Lower returns for longer; Advisers will have to work harder
Financial advisers have been told to expect single-digit returns on investments “for the foreseeable future.”
Tuesday, June 21st 2022, 6:00AM
by Eric Frykberg
Big returns gone and advisers need to look sharp – conference advice
They were also told they will have to work harder for their money.
These views came from Clayton Coplestone, director of Heathcote Investment Partners. He was speaking to delegates at a conference organised by the Financial Services Council (FSC) in Queenstown.
Coplestone told delegates the double-digit returns of the past few years have disappeared for many reasons, and a return of 8% on investments would be a good one.
Coplestone said this development stemmed from a change in the investment world that happened very fast.
“March of this year, when markets corrected, represented a tectonic shift away from Blue Sky, ambitious, power-point investments, to fundamental, provable outputs,” he said.
People would want much more certainty, and the days of double-digit returns were over.
His estimate of 8% used a risk-free rate of return of 3% as a starting point. That was based on the long term average return on a term-deposit in a bank. He then added 5%, also based on long term averages for risk based returns.
Coplestone said for the adviser industry, these changes would make people become very picky, and ask many questions about the fees they were incurring and the value they could expect from their investment decisions.
“Complacency or mediocrity (in the adviser industry) is going to get punished,” Coplestone said.
“There is a huge role for financial guidance but it has to be realistic and it has to have a value that advisers can add and customers cannot get on their own.”
Copperstone said there were many reasons for the dramatic change in the investment scene and its consequent fall in returns.
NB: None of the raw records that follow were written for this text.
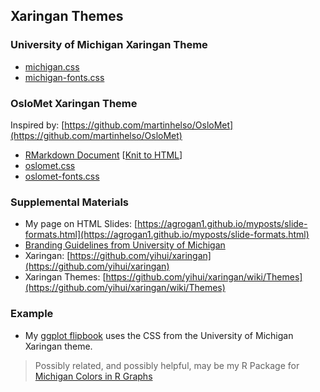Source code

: ## Xaringan Themes

### University of Michigan Xaringan Theme

* [michigan.css](https://github.com/agrogan1/newstuff/blob/master/xaringan-themes/michigan.css)
* [michigan-fonts.css](https://github.com/agrogan1/newstuff/blob/master/xaringan-themes/michigan-fonts.css)

### OsloMet Xaringan Theme

Inspired by: [https://github.com/martinhelso/OsloMet](https://github.com/martinhelso/OsloMet)

* [RMarkdown Document](https://github.com/agrogan1/newstuff/blob/master/xaringan-themes/OsloMetTest.Rmd) [[Knit to HTML](https://agrogan1.github.io/newstuff/xaringan-themes/OsloMetTest.html)]
* [oslomet.css](https://github.com/agrogan1/newstuff/blob/master/xaringan-themes/oslomet.css)
* [oslomet-fonts.css](https://github.com/agrogan1/newstuff/blob/master/xaringan-themes/oslomet-fonts.css)

### Supplemental Materials

* My page on HTML Slides: [https://agrogan1.github.io/myposts/slide-formats.html](https://agrogan1.github.io/myposts/slide-formats.html)
* [Branding Guidelines from University of Michigan](https://brand.umich.edu/)
* Xaringan: [https://github.com/yihui/xaringan](https://github.com/yihui/xaringan)
* Xaringan Themes: [https://github.com/yihui/xaringan/wiki/Themes](https://github.com/yihui/xaringan/wiki/Themes)

### Example

* My [ggplot flipbook](../ggplot-flipbook/ggplot-flipbook.html) uses the  CSS from the University of Michigan Xaringan theme.

> Possibly related, and possibly helpful, may be my R Package for [Michigan Colors in R Graphs](https://agrogan1.github.io/michigancolors/)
Inflation was back, so was international tension, and interest rates were rising.
But demographics also played a role, with the large population bulge of baby boomers getting older, and moving in large numbers from expansion to conservatism.
He said they were less interested in Blue Sky investments and more interested in safeguarding what they have already got.
“They are sitting there, thinking, this is my nest egg, this is all I have got, and I want to make it outlive me.”
Coplestone argued these people would tend to turn down adventurous investment in favour of solidity and there were enough of them to make a big difference.